--- START ---

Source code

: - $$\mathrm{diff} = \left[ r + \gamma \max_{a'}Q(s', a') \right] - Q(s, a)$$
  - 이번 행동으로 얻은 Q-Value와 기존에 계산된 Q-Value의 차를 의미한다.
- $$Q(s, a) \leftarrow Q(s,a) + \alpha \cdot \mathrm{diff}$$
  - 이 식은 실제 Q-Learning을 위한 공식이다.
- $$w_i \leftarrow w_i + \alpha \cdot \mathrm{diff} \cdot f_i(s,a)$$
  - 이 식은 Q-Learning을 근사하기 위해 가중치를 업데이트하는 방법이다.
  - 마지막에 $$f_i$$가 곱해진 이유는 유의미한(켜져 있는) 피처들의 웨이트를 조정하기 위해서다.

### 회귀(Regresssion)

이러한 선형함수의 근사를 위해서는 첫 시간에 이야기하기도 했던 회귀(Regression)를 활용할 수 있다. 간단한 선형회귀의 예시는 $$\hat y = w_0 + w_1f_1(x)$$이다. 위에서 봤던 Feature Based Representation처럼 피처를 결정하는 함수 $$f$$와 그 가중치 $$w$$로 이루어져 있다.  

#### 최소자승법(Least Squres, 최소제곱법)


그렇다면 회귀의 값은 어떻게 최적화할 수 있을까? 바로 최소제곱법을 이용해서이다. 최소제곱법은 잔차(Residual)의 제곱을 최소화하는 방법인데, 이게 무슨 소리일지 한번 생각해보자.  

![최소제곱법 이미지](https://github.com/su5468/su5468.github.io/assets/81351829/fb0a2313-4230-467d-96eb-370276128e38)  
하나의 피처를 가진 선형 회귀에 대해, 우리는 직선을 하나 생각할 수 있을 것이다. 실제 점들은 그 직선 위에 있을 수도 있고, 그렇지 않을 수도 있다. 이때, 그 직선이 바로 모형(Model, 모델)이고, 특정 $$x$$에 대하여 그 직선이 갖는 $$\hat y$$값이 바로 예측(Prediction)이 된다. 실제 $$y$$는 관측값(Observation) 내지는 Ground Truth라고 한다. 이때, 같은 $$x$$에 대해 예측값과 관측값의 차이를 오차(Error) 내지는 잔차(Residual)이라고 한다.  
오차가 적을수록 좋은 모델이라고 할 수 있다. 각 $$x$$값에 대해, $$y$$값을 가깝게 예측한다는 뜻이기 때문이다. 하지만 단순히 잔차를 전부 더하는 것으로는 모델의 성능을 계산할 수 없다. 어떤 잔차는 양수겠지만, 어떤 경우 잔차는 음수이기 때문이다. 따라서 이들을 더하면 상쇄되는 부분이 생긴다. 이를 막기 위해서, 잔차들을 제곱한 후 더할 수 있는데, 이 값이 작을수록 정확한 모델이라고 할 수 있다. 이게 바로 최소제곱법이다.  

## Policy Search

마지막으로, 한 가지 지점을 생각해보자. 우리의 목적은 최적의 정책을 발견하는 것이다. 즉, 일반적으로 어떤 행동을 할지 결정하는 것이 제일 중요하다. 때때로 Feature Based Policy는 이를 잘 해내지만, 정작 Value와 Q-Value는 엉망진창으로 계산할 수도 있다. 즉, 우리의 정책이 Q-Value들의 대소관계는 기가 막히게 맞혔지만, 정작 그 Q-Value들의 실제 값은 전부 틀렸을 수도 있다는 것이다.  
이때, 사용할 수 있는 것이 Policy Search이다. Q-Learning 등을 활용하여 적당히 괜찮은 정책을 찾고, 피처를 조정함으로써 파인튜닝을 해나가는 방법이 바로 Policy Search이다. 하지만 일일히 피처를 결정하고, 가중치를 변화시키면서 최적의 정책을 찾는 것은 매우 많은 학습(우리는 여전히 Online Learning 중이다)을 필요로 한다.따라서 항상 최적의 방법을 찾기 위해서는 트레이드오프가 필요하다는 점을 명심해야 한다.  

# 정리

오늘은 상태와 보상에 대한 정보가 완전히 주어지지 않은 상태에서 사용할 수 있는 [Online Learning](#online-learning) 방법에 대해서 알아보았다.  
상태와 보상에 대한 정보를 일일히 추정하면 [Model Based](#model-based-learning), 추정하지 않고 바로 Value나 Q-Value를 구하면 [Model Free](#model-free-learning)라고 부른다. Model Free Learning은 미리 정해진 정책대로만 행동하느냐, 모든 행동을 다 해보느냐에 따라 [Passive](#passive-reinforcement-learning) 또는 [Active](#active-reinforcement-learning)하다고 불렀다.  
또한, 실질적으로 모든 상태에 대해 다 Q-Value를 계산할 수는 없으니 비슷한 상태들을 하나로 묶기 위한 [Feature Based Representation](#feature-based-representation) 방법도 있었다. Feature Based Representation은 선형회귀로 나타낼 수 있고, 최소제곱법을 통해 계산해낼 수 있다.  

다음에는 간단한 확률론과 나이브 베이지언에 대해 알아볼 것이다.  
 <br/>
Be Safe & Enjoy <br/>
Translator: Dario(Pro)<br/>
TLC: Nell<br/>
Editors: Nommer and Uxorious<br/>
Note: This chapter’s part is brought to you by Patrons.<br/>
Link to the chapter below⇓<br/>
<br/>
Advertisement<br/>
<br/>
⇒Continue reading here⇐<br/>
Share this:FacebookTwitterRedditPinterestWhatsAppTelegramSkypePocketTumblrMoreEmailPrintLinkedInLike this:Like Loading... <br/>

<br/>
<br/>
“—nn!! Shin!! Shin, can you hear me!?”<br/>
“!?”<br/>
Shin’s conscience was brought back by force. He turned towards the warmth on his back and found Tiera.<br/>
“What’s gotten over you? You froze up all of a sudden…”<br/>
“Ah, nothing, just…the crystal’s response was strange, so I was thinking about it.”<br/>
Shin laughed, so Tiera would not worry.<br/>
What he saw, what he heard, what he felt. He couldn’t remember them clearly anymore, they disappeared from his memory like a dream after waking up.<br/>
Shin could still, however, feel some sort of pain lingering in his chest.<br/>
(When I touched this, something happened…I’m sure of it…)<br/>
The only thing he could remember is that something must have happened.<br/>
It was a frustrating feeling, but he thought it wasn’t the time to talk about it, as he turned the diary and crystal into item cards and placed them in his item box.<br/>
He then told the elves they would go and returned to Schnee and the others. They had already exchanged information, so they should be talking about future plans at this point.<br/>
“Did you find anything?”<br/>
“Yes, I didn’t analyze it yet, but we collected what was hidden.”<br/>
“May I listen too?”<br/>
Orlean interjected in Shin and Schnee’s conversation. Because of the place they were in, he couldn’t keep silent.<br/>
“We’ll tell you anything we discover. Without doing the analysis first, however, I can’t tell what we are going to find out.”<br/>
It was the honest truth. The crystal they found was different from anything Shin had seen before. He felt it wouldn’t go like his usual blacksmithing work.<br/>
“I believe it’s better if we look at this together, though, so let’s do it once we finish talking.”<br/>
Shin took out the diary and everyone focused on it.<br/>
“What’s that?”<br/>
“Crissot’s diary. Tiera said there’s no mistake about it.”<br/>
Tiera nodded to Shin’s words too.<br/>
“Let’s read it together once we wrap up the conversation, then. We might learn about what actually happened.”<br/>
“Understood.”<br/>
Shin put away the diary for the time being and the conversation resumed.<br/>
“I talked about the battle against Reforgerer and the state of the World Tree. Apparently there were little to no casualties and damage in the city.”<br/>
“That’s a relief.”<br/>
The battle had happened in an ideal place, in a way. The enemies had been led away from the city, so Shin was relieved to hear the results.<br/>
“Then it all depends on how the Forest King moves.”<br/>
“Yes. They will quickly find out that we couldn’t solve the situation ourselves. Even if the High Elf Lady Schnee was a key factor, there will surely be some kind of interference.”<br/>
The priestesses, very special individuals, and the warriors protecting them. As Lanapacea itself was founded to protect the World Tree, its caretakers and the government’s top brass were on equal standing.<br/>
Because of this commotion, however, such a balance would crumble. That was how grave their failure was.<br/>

--- END ---

**Action item:** Please find and copy every line in the records that contains the word "were". Case counts.

**Finished exercise:**
Orlean interjected in Shin and Schnee’s conversation. Because of the place they were in, he couldn’t keep silent.<br/>
“I talked about the battle against Reforgerer and the state of the World Tree. Apparently there were little to no casualties and damage in the city.”<br/>
The priestesses, very special individuals, and the warriors protecting them. As Lanapacea itself was founded to protect the World Tree, its caretakers and the government’s top brass were on equal standing.<br/>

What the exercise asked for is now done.